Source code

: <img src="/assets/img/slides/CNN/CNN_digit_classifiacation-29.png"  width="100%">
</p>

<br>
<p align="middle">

#### [What to produce]
Reproduce the items with "middle" switched to "center" and nothing else changed.

#### [Written reply]
Source code

: <img src="/assets/img/slides/CNN/CNN_digit_classifiacation-29.png"  width="100%">
</p>

<br>
<p align="center">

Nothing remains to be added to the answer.